Updated: Dec 15, 2021

The following is a guest-blog post by Nathan Fishman, fishman.nathan@gmail.com


I got home last night from three days in DC, where I joined the Poor People's Campaign Moral Monday march for especially voting rights legislation, a $15 an hour minimum wage and getting the Build Back Better Plan done in 2021. People in power have always feared partnerships between groups of different races, ethnicities, religions, genders and gender identities, sexual orientations, abilities and age groups. They fear us because together we can threaten their power and wealth; that's why they have always invested in brainwashing and dividing us along these artificial lines. That's why this enduring campaign that centers people's dignity and rights while acting on goals that are winnable, popular and antiracist appeals to me.


Passing the Build Back Better Act is important because it taxes the richest people appropriately and then funds programs like the Child Tax Credit and the Earned Income Tax Credit which help tens of millions of families, including 960,000 Black children, 1.7 million Latino children, as well as millions of Black and Latino low-wage workers*. It closes the Medicaid gap and insures the uninsured, and it helps low wage and essential workers in several ways. The For the People Act was written by Civil Rights icon Rep. John Lewis and would fully restore the 1965 Voting Rights Act, end the filibuster and raise minimum wage to $15 an hour.

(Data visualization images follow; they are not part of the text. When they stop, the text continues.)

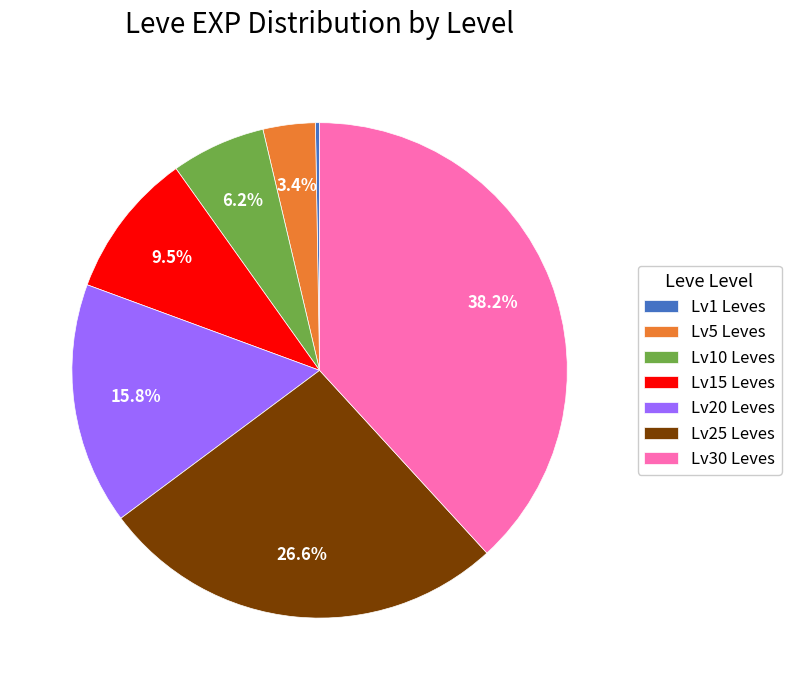

Is there any slice that represents more than half of the pie?

No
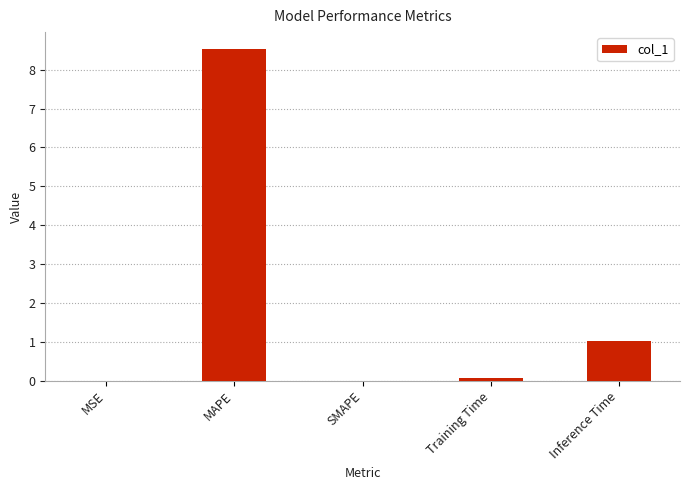

True or false: the data shows 1.7 at Inference Time.

False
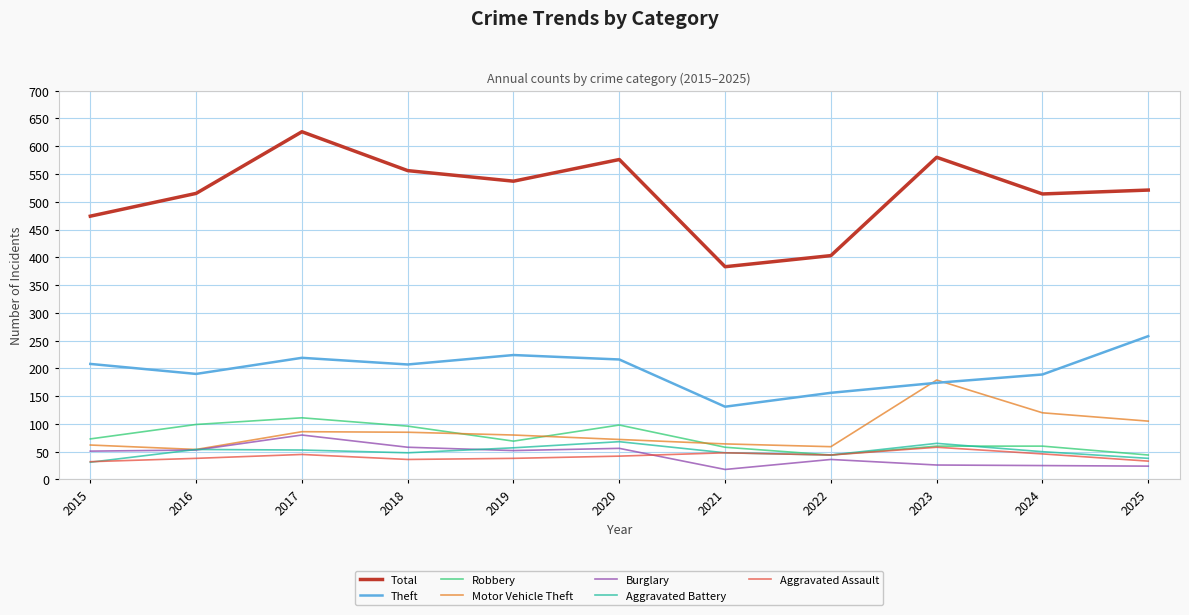

In Theft, how many points are lower than both neighbors (excluding endpoints)?

3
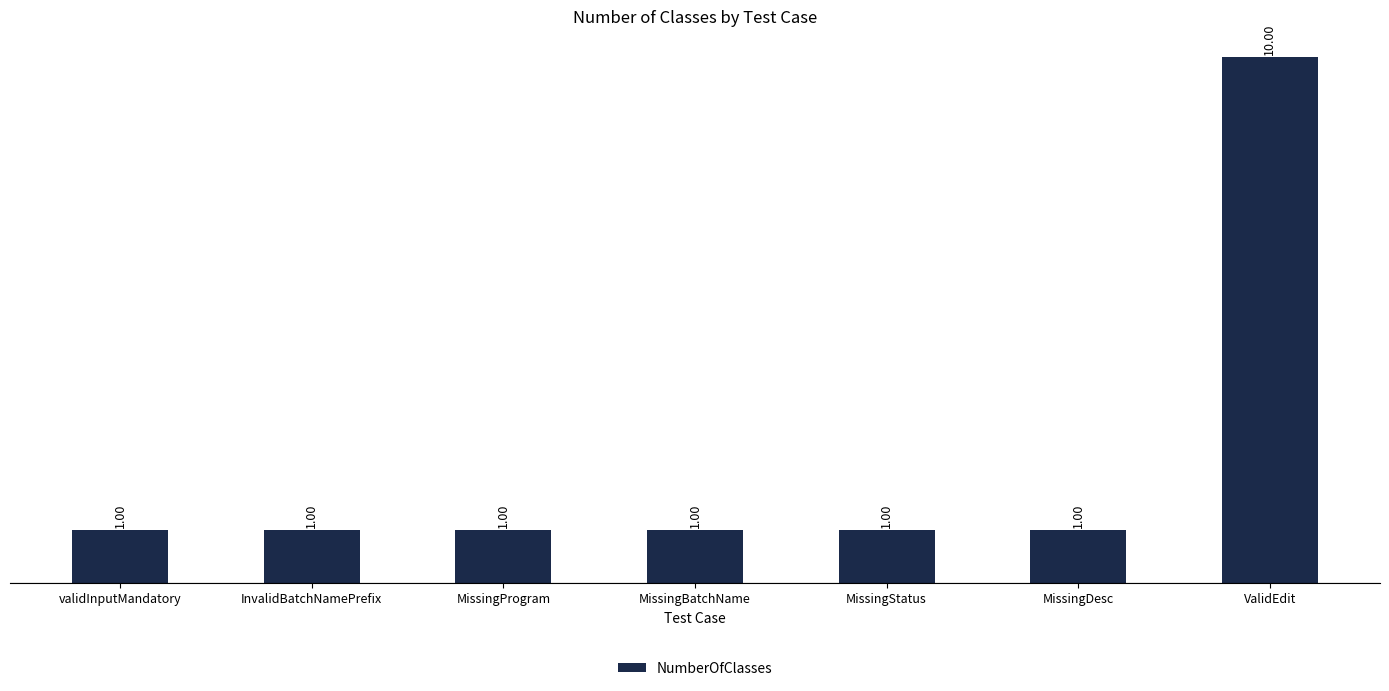

What is the value of the 4th bar from the left?

1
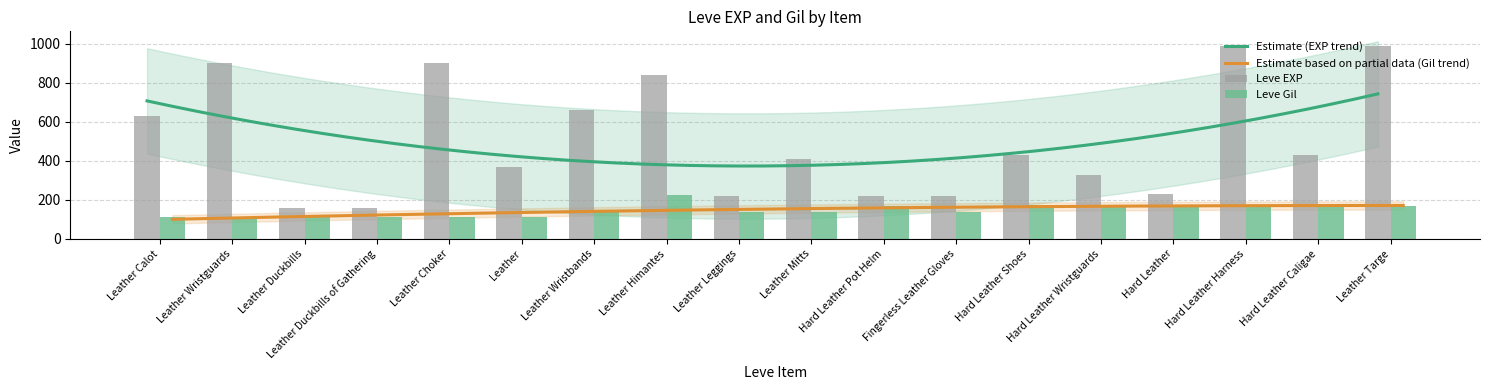

What is the difference between the maximum and minimum values in the Leve Gil series?

112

And some of us see a network like this as even more important for its vision than its existing and potential policy victories. Conceived as a revival of the work Dr. King was engaged in when he was murdered, the PPC celebrates the concept of the beloved community, including lifting from the bottom, spiritual grounding through song and asserting the rights, dignity and leadership of poor people.

Everybody resists the system of the ruling class of the .01% billionaires and hundred millionaires in some way or another. Many resist it through unhealthy means like chasing materialistic illusions or worse, physical or emotional violence or abuse towards loved ones or strangers. Some resist it alone through self-imposed poverty or isolated acts of rebellion. Some are able to successfully organize with their coworkers or neighbors to win improvements in their conditions. And combinations of these and other expressions of resistance exist. I learned an analysis from White People Confronting Racism, that "we too often experience life through the pain of our marginalized identities and act out of the arrogance of our mainstream identities."

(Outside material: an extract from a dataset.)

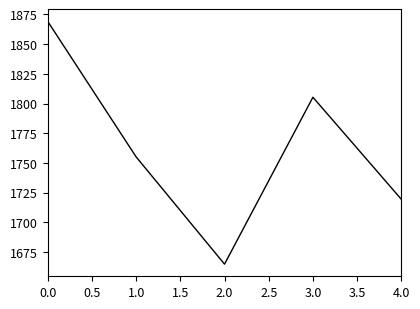

Rank the categories by value from lowest to highest.

2.0, 4.0, 1.0, 3.0, 0.0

Combining this perspective with a diversity approach to economic justice would create an outlook of racial and economic justice depending on each other. For me, it helps me find the safety I need to disclose about things I need support in like managing a mental illness and not conforming to social norms and values that I disagree with, and the courage to support others who need it for taking on the challenges inherent in being who they are.